## [Tarea asignada 1]
Copia del texto sobre la intervención del GIPEC el fragmento comprendido entre "La activación del" y "sucesos no rutinarios.", ambos inclusive.
## [Tarea asignada 2]
Enumera todas las siglas que aparecen en el texto sobre la intervención del GIPEC.
## [Tarea asignada 3]
Prosigue el texto sobre la intervención del GIPEC a partir de su última oración.

## [Texto de lectura]
━━━━━━

Puesto que el caso ha sido calificado de violencia de género, a partir de esta intervención de emergencia la atención psicológica posterior pasa al DEMA, según indica la coordinadora del GIPEC, Virginia Sánchez Caamaño.

Así, un total de cinco psicólogas han prestado su apoyo a las víctimas secundarias de este suceso, familiares directos de la mujer y de las niñas asesinadas, y dieron las pautas a la anterior pareja de la mujer fallecida sobre cómo comunicar la noticia al hijo adolescente que tenían en común, informa el Colegio en una nota.

La activación del GIPEC se enmarca en el convenio firmado el año pasado entre el COP y el SUC para la intervención psicológica en emergencias en sucesos no rutinarios.

━━━━━━

(Entradas de datos guardadas)
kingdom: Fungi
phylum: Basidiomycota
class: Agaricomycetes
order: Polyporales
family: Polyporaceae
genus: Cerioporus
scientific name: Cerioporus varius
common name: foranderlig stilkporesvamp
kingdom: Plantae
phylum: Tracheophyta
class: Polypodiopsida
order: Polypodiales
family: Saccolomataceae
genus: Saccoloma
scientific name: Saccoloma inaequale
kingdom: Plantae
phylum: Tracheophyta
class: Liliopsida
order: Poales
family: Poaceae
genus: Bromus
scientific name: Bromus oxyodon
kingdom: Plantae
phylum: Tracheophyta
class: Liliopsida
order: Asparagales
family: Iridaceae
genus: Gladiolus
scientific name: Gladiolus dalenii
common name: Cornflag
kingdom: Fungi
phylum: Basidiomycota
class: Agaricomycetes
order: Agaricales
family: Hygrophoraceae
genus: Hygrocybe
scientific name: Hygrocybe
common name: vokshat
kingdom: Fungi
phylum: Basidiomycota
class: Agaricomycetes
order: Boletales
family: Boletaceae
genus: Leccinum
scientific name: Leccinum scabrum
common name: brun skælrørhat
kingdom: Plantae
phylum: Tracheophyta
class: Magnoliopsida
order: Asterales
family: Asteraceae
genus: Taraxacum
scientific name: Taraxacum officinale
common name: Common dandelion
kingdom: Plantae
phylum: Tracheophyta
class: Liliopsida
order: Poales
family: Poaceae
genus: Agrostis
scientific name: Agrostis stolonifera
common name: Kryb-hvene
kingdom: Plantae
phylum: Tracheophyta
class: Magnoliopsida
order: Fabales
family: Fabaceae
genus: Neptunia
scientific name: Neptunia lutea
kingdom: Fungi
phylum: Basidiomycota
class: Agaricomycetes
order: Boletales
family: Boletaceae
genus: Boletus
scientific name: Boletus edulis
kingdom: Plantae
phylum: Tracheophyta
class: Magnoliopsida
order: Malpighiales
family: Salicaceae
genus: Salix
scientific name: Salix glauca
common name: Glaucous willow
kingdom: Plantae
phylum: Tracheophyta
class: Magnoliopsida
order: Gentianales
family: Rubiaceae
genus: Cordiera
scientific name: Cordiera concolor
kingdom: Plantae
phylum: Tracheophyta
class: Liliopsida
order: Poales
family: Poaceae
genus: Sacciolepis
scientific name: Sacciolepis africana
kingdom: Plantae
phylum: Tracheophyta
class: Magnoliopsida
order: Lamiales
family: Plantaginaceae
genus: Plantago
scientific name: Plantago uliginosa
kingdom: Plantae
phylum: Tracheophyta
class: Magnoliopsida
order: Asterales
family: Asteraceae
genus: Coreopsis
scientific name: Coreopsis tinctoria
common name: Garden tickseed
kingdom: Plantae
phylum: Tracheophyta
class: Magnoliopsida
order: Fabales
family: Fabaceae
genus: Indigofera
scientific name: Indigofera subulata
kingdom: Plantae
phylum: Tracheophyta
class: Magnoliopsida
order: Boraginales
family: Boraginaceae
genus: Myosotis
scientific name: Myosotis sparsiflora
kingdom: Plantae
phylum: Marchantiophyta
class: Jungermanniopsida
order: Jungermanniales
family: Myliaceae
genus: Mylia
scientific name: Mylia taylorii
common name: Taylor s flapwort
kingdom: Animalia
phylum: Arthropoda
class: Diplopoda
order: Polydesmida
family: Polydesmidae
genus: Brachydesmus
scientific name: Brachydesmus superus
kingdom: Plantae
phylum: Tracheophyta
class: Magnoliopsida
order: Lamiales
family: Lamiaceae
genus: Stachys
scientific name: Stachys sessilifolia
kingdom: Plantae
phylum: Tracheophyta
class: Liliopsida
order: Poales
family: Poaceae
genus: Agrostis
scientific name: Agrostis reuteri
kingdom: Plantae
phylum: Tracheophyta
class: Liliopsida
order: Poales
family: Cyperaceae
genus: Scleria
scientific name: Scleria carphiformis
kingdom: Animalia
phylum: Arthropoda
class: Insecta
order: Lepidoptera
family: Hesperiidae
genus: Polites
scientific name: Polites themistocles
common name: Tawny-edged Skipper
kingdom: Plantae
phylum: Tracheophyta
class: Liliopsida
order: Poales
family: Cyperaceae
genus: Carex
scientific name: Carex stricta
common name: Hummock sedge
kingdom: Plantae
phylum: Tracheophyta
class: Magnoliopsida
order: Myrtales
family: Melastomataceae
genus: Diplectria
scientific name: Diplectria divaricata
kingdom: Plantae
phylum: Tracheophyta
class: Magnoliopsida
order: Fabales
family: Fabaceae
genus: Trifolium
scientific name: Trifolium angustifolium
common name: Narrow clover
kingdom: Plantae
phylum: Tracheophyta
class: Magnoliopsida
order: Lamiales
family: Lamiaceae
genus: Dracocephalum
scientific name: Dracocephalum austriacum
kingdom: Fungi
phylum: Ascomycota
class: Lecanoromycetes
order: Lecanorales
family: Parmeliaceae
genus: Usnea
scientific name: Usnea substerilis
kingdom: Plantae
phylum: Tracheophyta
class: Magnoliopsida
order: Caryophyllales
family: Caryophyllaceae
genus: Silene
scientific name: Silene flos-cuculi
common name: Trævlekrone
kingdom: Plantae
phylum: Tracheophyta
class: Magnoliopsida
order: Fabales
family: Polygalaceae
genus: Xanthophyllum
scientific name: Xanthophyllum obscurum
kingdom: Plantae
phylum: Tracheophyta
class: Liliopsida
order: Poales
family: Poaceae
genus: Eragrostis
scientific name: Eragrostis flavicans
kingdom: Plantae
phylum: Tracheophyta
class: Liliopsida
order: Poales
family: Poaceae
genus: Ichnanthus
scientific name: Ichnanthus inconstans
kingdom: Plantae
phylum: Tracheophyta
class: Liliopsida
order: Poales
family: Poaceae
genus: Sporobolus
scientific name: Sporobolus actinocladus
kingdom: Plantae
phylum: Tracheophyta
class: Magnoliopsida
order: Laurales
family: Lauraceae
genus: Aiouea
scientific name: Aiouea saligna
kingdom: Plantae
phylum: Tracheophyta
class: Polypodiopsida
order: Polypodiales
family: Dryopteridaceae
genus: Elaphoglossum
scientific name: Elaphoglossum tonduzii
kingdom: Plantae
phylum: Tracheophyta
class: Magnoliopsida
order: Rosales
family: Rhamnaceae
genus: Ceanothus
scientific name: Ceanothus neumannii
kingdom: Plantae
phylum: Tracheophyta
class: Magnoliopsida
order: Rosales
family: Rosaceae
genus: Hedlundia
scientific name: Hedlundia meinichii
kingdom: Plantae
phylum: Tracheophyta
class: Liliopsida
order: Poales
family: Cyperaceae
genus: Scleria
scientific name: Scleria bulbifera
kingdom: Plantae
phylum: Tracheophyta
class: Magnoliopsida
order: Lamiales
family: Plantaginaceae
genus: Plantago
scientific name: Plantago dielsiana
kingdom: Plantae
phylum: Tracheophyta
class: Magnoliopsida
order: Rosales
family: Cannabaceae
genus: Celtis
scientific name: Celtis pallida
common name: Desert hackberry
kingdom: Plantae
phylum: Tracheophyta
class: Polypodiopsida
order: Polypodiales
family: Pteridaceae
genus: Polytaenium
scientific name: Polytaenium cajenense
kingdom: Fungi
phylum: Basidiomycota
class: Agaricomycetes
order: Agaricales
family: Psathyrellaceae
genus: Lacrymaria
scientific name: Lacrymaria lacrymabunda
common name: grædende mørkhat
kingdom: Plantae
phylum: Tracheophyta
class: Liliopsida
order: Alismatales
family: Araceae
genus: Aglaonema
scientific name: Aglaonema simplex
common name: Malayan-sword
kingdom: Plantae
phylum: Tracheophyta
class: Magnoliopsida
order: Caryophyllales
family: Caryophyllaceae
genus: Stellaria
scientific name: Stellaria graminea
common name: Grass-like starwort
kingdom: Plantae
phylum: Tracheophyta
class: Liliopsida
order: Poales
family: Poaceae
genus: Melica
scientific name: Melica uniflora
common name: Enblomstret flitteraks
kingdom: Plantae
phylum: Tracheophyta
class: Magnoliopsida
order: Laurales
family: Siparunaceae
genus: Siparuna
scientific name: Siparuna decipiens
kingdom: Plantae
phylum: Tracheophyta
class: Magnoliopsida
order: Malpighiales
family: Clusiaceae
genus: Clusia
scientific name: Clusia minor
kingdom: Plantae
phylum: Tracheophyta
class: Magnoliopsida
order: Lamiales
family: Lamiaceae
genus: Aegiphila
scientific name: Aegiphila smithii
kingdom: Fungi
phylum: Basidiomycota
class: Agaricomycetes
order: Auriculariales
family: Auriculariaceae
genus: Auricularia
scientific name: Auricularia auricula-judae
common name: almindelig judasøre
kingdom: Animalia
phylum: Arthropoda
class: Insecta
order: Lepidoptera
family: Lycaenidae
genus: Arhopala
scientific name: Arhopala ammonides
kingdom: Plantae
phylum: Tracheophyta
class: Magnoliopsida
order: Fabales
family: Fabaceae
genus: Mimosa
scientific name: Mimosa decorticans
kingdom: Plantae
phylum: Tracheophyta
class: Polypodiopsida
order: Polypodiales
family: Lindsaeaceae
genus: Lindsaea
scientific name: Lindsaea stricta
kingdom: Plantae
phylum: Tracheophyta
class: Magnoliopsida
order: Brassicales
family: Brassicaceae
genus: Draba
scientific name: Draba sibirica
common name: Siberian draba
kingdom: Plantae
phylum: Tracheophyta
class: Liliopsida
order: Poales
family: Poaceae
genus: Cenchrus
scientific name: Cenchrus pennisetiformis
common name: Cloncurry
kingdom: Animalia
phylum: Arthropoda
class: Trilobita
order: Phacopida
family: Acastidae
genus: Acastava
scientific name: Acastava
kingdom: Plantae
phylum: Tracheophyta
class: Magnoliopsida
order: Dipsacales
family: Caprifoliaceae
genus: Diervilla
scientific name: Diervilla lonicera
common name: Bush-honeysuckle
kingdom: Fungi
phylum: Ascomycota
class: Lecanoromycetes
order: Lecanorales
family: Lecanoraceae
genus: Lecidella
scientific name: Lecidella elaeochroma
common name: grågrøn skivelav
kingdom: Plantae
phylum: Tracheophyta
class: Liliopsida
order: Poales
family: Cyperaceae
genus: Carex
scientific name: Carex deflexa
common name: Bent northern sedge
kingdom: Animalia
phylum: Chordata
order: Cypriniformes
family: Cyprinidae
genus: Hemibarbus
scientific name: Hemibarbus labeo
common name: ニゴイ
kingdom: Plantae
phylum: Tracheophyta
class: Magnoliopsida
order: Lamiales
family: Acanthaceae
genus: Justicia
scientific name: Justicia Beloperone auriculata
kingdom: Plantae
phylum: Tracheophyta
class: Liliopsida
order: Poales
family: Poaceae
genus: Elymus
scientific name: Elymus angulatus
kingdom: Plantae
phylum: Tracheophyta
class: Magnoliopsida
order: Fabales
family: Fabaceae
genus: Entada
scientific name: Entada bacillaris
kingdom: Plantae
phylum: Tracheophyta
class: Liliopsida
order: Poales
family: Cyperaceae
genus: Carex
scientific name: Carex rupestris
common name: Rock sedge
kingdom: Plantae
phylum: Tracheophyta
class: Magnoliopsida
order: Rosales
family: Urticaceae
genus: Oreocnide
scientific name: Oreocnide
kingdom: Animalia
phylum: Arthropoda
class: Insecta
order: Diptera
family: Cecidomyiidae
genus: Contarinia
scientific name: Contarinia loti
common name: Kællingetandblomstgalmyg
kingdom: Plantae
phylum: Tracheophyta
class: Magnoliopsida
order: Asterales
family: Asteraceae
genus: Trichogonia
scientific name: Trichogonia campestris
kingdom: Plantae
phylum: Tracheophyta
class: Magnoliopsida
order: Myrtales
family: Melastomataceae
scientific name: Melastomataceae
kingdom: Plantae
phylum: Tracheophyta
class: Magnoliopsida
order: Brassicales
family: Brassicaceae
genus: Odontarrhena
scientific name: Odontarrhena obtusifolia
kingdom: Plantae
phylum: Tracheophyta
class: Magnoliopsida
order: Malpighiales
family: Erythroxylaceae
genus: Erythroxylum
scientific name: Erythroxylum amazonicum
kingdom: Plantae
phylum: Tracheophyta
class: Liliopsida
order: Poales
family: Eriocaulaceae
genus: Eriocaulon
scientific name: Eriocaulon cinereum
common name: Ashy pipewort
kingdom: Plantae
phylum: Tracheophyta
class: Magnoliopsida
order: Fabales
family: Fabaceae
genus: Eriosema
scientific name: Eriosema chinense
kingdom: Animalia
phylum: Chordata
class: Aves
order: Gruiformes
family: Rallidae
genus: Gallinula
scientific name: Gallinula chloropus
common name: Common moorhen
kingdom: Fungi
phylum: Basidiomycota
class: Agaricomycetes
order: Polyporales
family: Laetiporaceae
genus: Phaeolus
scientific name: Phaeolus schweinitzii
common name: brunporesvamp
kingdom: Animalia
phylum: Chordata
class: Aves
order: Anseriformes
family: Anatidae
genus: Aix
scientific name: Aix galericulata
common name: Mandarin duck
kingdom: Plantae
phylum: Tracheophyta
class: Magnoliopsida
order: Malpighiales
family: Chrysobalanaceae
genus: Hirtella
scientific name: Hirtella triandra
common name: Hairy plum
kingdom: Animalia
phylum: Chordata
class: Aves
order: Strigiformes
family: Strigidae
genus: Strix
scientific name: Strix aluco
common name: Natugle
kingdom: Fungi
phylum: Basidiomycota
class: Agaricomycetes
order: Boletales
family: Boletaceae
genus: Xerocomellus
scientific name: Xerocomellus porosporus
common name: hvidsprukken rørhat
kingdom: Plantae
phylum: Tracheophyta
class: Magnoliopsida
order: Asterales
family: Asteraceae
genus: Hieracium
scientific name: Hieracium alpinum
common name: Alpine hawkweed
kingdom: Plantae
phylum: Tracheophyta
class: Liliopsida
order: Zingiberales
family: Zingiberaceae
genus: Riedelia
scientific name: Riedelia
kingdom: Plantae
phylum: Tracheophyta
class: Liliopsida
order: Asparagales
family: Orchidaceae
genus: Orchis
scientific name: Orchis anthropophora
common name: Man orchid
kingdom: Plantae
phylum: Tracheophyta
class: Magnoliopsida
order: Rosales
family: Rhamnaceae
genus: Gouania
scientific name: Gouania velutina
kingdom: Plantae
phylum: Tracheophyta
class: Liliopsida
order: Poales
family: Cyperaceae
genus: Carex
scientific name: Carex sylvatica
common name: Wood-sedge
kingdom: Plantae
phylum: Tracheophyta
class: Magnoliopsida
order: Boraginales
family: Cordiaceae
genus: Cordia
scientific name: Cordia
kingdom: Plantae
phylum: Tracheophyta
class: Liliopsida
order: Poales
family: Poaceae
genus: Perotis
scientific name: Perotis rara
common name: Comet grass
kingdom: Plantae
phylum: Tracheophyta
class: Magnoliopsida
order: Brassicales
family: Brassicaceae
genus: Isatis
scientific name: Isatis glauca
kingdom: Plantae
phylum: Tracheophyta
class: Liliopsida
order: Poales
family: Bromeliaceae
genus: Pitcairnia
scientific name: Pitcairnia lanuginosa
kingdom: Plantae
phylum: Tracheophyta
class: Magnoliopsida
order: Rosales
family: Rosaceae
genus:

━━━━━━

## [Resultado 1]
La activación del GIPEC se enmarca en el convenio firmado el año pasado entre el COP y el SUC para la intervención psicológica en emergencias en sucesos no rutinarios.

## [Resultado 2]
DEMA, GIPEC, COP, SUC

## [Resultado 3]
CONDOLENCIAS Y CONDENA DEL COP

El Colegio de Psicología traslada sus condolencias a la familia de las tres víctimas mortales por violencia de género, condena los

hechos y reitera su "compromiso y esfuerzos por lograr una sociedad más justa e igualitaria para que este tipo de violencia no tenga lugar".

Además, insiste en la importancia de la prevención y la educación desde la infancia como herramientas para evitar sucesos como este y recuerda que existen profesionales especializados a los que acudir, cuyo trabajo conlleva el mensaje de "tolerancia cero" hacia las diversas violencias.